In the records, each line holding "inputs" must be reported.
• • •
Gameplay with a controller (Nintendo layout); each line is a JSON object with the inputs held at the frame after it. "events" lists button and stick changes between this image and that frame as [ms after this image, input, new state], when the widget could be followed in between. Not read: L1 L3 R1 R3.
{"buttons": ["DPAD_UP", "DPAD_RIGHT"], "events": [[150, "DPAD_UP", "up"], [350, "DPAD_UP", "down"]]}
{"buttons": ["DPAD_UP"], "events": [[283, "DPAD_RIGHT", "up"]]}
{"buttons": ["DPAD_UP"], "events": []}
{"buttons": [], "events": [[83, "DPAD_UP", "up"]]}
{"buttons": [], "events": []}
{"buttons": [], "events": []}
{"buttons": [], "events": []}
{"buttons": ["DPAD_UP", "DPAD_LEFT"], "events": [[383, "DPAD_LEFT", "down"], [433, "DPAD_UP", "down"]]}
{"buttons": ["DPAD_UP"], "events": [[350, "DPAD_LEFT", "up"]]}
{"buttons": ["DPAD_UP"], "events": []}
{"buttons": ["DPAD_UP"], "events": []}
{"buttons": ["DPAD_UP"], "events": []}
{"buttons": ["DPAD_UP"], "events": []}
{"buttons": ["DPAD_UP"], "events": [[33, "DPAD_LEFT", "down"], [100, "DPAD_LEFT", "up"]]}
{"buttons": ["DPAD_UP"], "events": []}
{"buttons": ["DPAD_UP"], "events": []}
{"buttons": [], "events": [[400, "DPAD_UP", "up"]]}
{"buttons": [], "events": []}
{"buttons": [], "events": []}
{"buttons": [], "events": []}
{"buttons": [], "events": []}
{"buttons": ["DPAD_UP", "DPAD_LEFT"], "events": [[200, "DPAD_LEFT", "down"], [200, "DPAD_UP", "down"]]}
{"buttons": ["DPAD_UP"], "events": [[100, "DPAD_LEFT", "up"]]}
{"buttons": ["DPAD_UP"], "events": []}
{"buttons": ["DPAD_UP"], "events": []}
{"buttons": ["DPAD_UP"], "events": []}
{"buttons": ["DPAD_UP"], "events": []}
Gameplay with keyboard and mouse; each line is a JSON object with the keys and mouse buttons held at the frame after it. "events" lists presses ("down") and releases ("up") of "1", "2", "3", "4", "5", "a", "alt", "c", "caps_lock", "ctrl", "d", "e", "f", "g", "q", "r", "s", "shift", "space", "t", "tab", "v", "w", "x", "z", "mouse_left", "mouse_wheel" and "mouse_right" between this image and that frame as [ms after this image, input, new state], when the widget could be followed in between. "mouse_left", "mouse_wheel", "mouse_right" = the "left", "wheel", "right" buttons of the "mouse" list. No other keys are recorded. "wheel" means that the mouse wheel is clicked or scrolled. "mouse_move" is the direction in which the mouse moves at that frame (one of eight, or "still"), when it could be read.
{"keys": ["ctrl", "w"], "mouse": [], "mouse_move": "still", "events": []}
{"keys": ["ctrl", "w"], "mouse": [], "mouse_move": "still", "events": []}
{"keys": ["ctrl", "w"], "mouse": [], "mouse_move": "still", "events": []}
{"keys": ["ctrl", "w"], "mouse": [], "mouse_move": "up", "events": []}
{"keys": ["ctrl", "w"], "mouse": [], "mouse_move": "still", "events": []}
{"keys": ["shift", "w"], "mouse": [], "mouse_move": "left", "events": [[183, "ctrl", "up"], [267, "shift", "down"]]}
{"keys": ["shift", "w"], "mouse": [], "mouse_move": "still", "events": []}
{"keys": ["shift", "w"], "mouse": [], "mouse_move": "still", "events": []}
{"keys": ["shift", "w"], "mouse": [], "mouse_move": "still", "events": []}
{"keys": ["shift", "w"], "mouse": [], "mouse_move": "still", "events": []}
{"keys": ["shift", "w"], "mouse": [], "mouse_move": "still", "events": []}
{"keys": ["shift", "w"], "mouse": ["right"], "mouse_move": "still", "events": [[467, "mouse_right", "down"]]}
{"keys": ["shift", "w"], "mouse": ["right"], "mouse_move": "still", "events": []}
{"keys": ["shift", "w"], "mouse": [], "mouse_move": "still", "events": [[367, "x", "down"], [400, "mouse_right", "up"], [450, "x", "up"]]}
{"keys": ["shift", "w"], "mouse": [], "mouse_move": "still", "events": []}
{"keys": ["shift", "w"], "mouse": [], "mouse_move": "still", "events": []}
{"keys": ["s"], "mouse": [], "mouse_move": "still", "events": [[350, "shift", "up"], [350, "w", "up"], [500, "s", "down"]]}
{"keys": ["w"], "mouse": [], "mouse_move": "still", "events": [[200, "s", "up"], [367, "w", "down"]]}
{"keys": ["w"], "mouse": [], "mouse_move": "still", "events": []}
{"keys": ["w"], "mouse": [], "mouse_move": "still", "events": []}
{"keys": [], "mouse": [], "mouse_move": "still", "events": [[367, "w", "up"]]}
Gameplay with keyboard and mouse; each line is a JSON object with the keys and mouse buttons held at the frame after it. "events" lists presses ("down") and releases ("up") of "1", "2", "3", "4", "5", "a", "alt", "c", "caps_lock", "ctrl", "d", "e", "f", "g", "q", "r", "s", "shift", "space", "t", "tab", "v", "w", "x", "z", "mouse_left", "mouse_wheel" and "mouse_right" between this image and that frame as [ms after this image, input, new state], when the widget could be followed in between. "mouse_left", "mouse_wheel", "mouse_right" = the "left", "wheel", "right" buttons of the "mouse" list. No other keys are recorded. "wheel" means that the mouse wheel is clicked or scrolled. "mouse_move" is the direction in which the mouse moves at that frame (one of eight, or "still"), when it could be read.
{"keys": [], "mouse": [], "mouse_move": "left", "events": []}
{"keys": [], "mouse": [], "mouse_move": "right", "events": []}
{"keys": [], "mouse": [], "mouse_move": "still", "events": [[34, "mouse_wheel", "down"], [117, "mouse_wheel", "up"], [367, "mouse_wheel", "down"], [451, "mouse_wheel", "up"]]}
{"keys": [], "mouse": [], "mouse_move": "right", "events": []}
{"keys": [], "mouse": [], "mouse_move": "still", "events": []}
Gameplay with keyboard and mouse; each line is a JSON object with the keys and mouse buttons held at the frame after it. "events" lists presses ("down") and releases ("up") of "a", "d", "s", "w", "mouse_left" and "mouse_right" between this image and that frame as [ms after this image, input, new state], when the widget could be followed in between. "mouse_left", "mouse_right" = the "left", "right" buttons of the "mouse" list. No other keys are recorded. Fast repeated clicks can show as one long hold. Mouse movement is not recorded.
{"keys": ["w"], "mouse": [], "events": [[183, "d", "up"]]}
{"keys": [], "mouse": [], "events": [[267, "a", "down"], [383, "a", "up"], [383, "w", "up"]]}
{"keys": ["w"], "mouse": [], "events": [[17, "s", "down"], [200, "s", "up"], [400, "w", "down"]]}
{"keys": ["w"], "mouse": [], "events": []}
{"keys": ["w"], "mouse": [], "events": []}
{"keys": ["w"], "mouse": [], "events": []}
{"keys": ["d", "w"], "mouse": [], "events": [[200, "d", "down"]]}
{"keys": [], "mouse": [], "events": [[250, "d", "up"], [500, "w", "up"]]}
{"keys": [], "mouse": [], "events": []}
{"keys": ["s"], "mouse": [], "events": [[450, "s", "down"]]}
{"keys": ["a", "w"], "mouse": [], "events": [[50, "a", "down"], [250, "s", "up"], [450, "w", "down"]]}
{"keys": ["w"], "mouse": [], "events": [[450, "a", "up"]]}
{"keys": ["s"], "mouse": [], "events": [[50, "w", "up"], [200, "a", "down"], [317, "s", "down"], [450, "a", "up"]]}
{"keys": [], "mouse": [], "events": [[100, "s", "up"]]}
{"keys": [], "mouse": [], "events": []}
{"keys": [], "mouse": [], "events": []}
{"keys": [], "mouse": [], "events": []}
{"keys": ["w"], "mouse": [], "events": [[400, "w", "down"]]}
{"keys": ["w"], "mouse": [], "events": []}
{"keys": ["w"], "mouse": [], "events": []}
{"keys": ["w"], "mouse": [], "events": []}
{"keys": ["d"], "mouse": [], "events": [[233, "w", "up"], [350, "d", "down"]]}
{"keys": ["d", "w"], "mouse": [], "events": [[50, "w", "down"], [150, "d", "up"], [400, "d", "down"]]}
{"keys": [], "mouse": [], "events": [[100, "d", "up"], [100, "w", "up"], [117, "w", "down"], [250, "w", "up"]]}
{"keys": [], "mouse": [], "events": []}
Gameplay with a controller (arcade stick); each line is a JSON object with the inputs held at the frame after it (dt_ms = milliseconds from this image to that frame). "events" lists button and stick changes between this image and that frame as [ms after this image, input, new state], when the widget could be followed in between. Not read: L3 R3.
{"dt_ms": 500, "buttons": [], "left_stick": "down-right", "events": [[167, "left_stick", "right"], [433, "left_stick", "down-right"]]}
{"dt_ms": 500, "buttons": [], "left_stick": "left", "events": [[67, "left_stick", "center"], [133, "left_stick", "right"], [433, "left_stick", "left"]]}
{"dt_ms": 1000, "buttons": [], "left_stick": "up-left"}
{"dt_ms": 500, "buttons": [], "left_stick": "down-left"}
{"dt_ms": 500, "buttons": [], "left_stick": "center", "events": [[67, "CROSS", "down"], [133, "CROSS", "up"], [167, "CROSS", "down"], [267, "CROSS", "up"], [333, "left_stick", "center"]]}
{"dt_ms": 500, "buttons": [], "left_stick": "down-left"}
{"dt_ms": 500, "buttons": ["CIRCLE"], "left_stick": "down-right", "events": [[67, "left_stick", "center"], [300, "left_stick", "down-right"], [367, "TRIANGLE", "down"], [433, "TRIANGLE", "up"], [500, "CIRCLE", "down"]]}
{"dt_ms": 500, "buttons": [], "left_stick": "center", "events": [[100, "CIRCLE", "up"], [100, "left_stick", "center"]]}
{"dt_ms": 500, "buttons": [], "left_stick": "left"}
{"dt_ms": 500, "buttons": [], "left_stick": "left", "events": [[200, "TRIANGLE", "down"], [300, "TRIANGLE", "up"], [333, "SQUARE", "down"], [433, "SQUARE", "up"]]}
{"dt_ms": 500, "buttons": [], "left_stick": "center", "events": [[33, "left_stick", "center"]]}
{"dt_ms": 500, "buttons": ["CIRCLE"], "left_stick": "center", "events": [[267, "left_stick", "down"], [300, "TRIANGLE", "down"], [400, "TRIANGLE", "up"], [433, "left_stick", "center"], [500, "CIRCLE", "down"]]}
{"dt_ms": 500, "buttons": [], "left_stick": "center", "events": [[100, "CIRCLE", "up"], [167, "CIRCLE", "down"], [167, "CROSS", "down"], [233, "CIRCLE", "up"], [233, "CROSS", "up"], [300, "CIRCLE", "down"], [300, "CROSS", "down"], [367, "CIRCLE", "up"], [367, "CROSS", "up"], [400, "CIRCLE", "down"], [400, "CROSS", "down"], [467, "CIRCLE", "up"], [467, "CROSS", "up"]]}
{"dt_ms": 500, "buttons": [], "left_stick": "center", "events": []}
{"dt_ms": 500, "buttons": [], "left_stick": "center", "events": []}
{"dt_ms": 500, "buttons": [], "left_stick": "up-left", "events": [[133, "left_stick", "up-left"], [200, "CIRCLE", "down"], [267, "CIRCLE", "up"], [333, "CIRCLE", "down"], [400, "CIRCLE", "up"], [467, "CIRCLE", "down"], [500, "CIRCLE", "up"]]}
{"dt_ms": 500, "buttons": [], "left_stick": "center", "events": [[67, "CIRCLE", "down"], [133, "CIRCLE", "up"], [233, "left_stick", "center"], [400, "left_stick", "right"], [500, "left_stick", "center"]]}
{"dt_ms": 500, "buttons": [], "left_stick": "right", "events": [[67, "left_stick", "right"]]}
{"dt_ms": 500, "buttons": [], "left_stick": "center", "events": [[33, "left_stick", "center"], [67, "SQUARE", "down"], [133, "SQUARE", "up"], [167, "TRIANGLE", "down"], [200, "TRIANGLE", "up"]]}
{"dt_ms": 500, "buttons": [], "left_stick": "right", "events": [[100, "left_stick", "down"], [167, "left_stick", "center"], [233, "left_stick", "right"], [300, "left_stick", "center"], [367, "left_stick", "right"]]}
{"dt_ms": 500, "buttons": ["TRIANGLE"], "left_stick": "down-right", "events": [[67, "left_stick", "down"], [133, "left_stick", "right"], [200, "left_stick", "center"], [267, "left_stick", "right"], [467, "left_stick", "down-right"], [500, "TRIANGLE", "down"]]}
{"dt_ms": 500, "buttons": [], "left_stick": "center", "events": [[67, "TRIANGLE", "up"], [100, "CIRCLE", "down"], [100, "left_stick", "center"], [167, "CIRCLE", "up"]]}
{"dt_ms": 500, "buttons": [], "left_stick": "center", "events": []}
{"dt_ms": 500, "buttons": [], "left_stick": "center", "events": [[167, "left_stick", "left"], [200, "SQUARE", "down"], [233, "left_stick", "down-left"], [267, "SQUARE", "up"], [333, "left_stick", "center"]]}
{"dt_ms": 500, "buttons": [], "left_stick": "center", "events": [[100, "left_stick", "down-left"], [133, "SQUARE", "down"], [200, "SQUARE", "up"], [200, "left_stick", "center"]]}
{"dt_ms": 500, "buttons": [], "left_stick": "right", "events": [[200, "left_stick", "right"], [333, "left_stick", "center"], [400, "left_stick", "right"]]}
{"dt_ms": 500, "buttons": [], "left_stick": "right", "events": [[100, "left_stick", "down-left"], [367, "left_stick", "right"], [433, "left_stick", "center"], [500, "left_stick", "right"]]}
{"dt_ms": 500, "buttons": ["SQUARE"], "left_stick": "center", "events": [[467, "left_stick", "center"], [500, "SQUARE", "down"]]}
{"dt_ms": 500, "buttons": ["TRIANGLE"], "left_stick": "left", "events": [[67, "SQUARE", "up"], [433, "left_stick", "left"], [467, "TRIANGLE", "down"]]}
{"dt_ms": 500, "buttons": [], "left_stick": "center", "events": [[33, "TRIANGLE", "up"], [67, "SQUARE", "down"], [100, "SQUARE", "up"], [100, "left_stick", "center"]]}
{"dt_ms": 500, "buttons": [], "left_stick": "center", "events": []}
• • •
FINISHED TASK =>
Gameplay with a controller (Nintendo layout); each line is a JSON object with the inputs held at the frame after it. "events" lists button and stick changes between this image and that frame as [ms after this image, input, new state], when the widget could be followed in between. Not read: L1 L3 R1 R3.
Gameplay with a controller (arcade stick); each line is a JSON object with the inputs held at the frame after it (dt_ms = milliseconds from this image to that frame). "events" lists button and stick changes between this image and that frame as [ms after this image, input, new state], when the widget could be followed in between. Not read: L3 R3.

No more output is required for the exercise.